AIM OF THE TASK: Rewrite the instruction lines of every row, swapping "text content" for "visible text" and leaving everything else as it is.

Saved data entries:
#####

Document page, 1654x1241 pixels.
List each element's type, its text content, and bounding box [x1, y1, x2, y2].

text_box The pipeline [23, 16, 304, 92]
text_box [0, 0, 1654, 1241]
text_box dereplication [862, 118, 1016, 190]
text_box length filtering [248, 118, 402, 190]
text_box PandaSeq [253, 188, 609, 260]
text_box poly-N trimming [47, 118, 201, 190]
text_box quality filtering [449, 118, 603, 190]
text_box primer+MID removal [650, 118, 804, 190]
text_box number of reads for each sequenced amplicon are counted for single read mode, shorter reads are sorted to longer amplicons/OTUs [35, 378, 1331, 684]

#####

FULL ANSWER:
Document page, 1654x1241 pixels.
List each element's type, its visible text, and bounding box [x1, y1, x2, y2].

text_box The pipeline [23, 16, 304, 92]
text_box [0, 0, 1654, 1241]
text_box dereplication [862, 118, 1016, 190]
text_box length filtering [248, 118, 402, 190]
text_box PandaSeq [253, 188, 609, 260]
text_box poly-N trimming [47, 118, 201, 190]
text_box quality filtering [449, 118, 603, 190]
text_box primer+MID removal [650, 118, 804, 190]
text_box number of reads for each sequenced amplicon are counted for single read mode, shorter reads are sorted to longer amplicons/OTUs [35, 378, 1331, 684]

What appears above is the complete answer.